### EXERCISE TASKS
• A. In the Pixel 8 teardown article, write out the passage from "That missing element" up to and including "credit: PBK reviews)", swapping "graphite" for "carbon".
• B. Using the Pixel 8 teardown article, answer these:
(i) Who published the teardown of the standard Pixel 8?
(ii) Which leaker noted the missing cooling part?
(iii) What processor does the article name on the motherboard?
• C. Carry on the Pixel 8 teardown article past its final line.

### SOURCE EXCERPT
Google Pixel 8 teardown reveals similar design mistake to iPhone 15 Pro

Google Pixel 8 back showing camera
(Image credit: Future)

The Google Pixel 8 has been official for barely a day but PBKReviews has already published a teardown of the new standard Pixel model, giving us an entertaining and informative look inside the device.

I find it fascinating to see a phone taken apart, seeing parts like the cameras or the motherboard detached and shown off by themselves. But these teardowns can also reveal potential design issues with a phone, and there's one particular element (or rather lack of it) that leaker Revegnus happened to note.

That missing element is a vapor chamber, a cooling component found in other flagship phones like the Samsung Galaxy S23 series or the OnePlus 11. There's a little copper tape at the bottom of the display, graphite film on top of the battery and motherboard, plus a thermal pad and more graphite tape on key parts of the motherboard like the RAM and the Tensor G3 processor, but no sign of the lengthy copper piping that indicates vapor cooling.

A screenshot of a Google Pixel 8 teardown video, showing the phone's display panel

(Image credit: PBK reviews)

Stored entries:
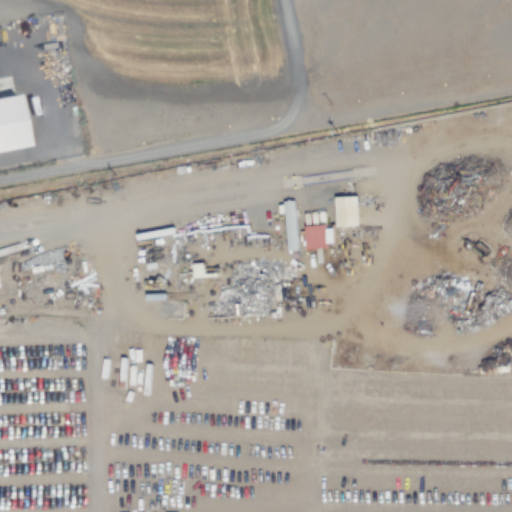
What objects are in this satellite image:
building: (8, 118)
road: (203, 139)
building: (345, 211)
building: (315, 237)
building: (197, 270)
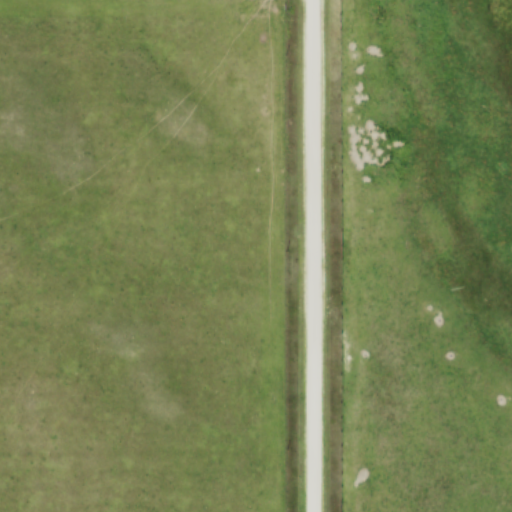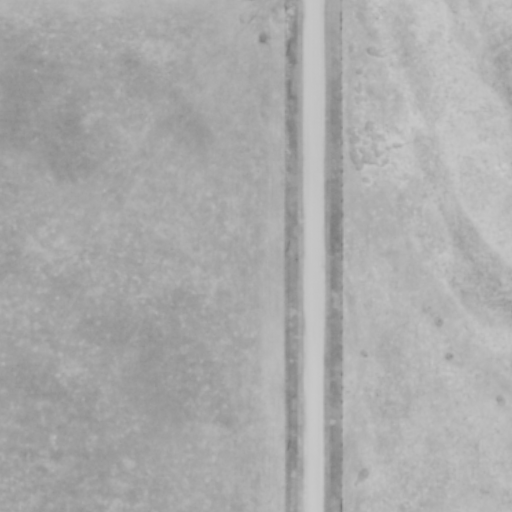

### EXPECTED OUTPUTS
• A.
That missing element is a vapor chamber, a cooling component found in other flagship phones like the Samsung Galaxy S23 series or the OnePlus 11. There's a little copper tape at the bottom of the display, carbon film on top of the battery and motherboard, plus a thermal pad and more carbon tape on key parts of the motherboard like the RAM and the Tensor G3 processor, but no sign of the lengthy copper piping that indicates vapor cooling.

A screenshot of a Google Pixel 8 teardown video, showing the phone's display panel

(Image credit: PBK reviews)

• B.
(i) PBKReviews
(ii) Revegnus
(iii) The Tensor G3

• C.
Having no vapor chamber didn't seem to pose a problem for last year's Pixel 7 and Pixel 7 Pro, which used near-identical cooling features. But with a lot of recent attention on the iPhone 15 Pro's tendency to overheat, apparently due in part to a design with inadequate cooling, we can only hope that Google's Tensor G3 chip runs far cooler than Apple's A17 Pro chip. Otherwise, Pixel buyers could also find themselves with a phone that's too hot to handle.

A screenshot of a Google Pixel 8 teardown video, showing the phone's main body under the display

(Image credit: PBK reviews)

On a more positive note, the Pixel 8 receives a decent repairability rating of 7/10 from PBK near the end of the video. He notes how easy it is to remove and replace the Pixel 8's display, and to get spare parts in general thanks to Google's partnership with iFixit. However, because of elements like the soldered-on charging port and the difficulty of removing the battery, it doesn't score higher according to PBK's rubric.

Our Pixel 8 and Pixel 8 Pro reviews aren't finished yet, but in our hands-on with the new phones, we found plenty of features worthy of praise, like the brighter displays, lengthy software update schedule bounty of new AI-enhanced features for photography, productivity and more. Come back soon for our final verdicts, but chances are we've got a pair of contenders for the best phones of the year here.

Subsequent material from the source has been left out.